Segment Start: Text segment
Purpose of the Study:

  • To elucidate the multifaceted aspects of vascular dysfunction in uremia.
  • To identify key uremic toxins implicated in specific vascular pathologies.
  • To highlight the link between kidney function, uremic toxins, and cardiovascular outcomes.

Main Methods:

  • Review of existing literature and animal studies on uremia and vascular disease.
  • Identification of specific uremic toxins and their molecular targets.
  • Analysis of factors contributing to atherosclerosis, arterial stiffness, vascular calcification, and impaired vascular repair.

Main Results:

  • Uremia accelerates atherosclerosis via leukocyte activation, endothelial dysfunction, and pro-thrombotic factors.
  • Arterial stiffness increases due to loss of vascular compliance, influenced by toxins like ADMA and AGE.
Segment End: Text segment
Segment Start: Supplied information
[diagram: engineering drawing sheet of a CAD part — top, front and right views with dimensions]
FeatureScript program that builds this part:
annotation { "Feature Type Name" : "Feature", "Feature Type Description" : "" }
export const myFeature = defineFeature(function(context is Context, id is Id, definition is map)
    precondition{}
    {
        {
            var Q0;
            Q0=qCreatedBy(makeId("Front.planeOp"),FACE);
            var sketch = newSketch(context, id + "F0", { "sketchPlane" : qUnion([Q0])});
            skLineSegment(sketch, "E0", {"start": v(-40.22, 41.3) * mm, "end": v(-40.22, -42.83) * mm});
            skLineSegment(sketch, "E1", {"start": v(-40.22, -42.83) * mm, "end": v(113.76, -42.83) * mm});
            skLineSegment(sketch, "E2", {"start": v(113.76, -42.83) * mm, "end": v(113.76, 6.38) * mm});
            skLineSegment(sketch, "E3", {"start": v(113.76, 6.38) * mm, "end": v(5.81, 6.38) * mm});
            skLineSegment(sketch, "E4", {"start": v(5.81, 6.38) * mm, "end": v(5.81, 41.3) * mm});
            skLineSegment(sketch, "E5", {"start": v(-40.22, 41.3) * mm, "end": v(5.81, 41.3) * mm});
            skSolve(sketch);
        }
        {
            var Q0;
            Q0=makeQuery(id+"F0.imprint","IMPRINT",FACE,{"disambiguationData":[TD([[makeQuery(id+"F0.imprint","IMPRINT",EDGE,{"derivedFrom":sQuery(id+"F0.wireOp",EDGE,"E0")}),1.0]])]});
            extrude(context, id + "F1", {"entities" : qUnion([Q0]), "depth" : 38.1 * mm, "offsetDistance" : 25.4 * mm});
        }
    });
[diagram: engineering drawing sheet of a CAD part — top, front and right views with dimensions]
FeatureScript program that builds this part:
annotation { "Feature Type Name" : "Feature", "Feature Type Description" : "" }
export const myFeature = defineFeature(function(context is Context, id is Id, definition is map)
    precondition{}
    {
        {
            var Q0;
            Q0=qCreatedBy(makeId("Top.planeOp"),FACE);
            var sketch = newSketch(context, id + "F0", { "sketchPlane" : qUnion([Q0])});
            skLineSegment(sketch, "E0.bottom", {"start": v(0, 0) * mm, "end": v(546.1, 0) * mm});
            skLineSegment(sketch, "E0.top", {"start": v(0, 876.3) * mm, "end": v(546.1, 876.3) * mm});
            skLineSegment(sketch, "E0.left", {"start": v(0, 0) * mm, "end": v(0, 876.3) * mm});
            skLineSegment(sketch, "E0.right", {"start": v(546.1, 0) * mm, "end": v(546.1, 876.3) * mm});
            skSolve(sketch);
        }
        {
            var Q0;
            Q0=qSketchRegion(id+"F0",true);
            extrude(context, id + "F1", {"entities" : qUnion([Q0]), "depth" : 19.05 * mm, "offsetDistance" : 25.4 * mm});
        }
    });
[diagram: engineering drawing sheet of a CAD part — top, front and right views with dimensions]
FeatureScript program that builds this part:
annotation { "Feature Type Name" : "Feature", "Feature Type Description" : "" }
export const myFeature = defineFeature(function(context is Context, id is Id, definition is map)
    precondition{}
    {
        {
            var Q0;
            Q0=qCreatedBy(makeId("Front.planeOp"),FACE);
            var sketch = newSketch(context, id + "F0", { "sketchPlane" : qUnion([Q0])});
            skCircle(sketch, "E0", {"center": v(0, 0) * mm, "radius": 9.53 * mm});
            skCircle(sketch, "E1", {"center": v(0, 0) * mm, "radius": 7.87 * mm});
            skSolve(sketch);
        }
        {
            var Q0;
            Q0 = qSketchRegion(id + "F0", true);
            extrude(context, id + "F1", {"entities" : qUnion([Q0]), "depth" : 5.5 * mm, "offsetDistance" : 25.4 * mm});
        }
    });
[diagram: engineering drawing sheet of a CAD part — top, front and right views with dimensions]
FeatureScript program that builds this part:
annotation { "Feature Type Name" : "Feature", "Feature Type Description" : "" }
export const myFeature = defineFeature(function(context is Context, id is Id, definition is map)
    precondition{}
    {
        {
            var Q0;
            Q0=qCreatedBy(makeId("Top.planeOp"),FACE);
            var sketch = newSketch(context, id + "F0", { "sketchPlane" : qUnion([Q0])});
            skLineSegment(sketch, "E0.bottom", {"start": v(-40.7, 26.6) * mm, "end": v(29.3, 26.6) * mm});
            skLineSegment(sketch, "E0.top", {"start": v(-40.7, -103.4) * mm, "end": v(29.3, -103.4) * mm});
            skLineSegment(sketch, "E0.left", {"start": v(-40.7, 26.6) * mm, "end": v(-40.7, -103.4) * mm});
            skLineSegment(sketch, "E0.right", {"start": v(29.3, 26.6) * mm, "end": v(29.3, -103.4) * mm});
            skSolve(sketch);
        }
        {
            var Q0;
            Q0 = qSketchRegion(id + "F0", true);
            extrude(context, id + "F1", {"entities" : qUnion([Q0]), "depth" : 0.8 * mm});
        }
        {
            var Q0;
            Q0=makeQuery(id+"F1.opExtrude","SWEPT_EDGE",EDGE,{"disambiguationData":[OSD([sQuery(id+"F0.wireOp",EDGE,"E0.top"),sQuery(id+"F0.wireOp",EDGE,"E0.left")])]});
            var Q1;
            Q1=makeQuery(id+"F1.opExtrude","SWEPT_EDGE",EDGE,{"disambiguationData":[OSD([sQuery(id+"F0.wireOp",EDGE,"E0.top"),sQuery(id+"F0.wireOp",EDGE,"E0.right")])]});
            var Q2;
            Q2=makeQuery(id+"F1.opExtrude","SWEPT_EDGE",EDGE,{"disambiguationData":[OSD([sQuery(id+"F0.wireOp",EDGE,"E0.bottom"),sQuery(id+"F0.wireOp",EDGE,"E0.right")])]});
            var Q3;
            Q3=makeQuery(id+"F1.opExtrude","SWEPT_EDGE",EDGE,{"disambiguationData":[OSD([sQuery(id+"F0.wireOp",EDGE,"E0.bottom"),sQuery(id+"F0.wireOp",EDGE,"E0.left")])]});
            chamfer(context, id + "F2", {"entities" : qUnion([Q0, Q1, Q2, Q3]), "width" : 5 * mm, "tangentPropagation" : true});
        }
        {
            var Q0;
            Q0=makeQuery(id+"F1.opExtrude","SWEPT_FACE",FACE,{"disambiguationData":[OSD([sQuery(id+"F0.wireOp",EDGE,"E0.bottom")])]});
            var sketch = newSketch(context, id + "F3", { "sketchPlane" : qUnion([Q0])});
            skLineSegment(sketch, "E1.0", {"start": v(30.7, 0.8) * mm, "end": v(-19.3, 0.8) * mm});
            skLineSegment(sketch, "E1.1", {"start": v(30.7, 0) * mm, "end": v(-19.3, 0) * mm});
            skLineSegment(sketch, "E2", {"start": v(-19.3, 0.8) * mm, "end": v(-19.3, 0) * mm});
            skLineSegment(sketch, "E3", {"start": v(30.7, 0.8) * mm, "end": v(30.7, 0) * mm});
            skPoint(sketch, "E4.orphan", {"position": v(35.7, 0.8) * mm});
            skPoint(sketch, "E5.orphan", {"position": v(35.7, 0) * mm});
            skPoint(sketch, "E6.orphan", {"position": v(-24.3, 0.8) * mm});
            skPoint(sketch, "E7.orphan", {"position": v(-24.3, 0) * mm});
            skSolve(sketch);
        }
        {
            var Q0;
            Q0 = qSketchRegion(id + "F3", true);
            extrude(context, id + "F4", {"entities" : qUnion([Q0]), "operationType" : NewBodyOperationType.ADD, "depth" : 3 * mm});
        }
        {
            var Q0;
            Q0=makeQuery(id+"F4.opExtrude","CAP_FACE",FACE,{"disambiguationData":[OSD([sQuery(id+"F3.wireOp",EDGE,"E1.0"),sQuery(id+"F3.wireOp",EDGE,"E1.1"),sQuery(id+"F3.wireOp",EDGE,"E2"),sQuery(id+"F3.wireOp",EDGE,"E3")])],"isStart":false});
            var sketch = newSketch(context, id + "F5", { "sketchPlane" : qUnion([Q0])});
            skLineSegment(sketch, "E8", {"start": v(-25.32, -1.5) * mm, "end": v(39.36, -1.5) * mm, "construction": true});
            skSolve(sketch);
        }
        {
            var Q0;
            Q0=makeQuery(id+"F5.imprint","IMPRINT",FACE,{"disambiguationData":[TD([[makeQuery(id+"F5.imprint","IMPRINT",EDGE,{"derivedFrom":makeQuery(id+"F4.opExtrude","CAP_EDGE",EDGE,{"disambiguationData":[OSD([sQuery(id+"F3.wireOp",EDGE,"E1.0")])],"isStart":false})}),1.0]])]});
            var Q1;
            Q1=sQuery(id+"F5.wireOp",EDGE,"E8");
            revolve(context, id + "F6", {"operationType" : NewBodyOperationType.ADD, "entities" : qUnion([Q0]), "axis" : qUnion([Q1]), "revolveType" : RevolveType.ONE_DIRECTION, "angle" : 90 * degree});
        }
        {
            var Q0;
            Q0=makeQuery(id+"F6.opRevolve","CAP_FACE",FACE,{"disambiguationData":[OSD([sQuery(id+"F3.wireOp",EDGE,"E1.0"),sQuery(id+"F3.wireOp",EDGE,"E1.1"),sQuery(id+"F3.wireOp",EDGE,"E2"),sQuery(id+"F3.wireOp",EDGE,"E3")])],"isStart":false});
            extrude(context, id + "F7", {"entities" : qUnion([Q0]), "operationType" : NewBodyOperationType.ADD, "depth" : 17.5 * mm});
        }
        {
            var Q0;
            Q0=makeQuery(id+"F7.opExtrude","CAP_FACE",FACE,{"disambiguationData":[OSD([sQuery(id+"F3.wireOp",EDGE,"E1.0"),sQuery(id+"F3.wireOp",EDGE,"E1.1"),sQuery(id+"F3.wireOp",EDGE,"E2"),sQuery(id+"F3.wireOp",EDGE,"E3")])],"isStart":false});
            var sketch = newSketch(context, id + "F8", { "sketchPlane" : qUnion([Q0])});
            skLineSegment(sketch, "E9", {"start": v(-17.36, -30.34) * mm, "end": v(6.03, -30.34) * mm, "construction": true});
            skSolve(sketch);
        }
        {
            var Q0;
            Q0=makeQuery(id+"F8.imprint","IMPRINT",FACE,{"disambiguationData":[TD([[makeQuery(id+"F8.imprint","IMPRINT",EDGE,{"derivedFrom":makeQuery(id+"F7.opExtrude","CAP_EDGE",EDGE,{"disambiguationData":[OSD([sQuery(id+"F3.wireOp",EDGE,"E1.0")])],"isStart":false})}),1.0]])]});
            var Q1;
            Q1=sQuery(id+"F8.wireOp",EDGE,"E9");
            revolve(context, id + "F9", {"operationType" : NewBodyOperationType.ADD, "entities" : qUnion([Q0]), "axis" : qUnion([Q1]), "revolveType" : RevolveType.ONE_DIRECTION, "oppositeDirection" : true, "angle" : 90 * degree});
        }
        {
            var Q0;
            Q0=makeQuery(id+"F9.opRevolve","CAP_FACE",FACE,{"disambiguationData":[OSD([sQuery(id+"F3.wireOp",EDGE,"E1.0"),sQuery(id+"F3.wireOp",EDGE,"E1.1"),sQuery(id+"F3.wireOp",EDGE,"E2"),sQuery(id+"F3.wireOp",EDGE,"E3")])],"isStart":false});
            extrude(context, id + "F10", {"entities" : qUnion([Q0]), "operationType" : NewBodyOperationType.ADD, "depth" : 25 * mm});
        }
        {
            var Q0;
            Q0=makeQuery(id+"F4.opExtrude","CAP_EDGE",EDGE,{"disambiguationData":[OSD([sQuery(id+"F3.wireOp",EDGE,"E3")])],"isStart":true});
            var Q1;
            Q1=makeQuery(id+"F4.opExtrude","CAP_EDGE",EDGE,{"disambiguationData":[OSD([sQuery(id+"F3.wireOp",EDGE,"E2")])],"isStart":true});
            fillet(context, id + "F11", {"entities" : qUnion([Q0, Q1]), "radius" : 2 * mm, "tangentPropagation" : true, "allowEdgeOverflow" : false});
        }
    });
Segment End: Supplied information
Required actions:
- 1) Transcribe the part of the uremia summary that opens with the words containing "Purpose of the" and closes with "impaired vascular repair.".
- 2) Pick up the uremia summary after its last line and keep writing it.
The records play no part in any of the tasks.

Expected responses:
- 1)
Purpose of the Study:

  • To elucidate the multifaceted aspects of vascular dysfunction in uremia.
  • To identify key uremic toxins implicated in specific vascular pathologies.
  • To highlight the link between kidney function, uremic toxins, and cardiovascular outcomes.

Main Methods:

  • Review of existing literature and animal studies on uremia and vascular disease.
  • Identification of specific uremic toxins and their molecular targets.
  • Analysis of factors contributing to atherosclerosis, arterial stiffness, vascular calcification, and impaired vascular repair.

- 2)
  • Vascular calcification is promoted by inorganic phosphate and inflammatory mediators.
  • Impaired vascular repair and neointimal hyperplasia are linked to VSMC proliferation and reduced endothelial progenitor cells.

Conclusions:

  • Uremic toxins are central drivers of diverse vascular dysfunctions in kidney disease.
  • These dysfunctions collectively elevate cardiovascular risk and mortality.
  • Targeting uremic toxins may offer therapeutic strategies for cardiovascular protection in uremic patients.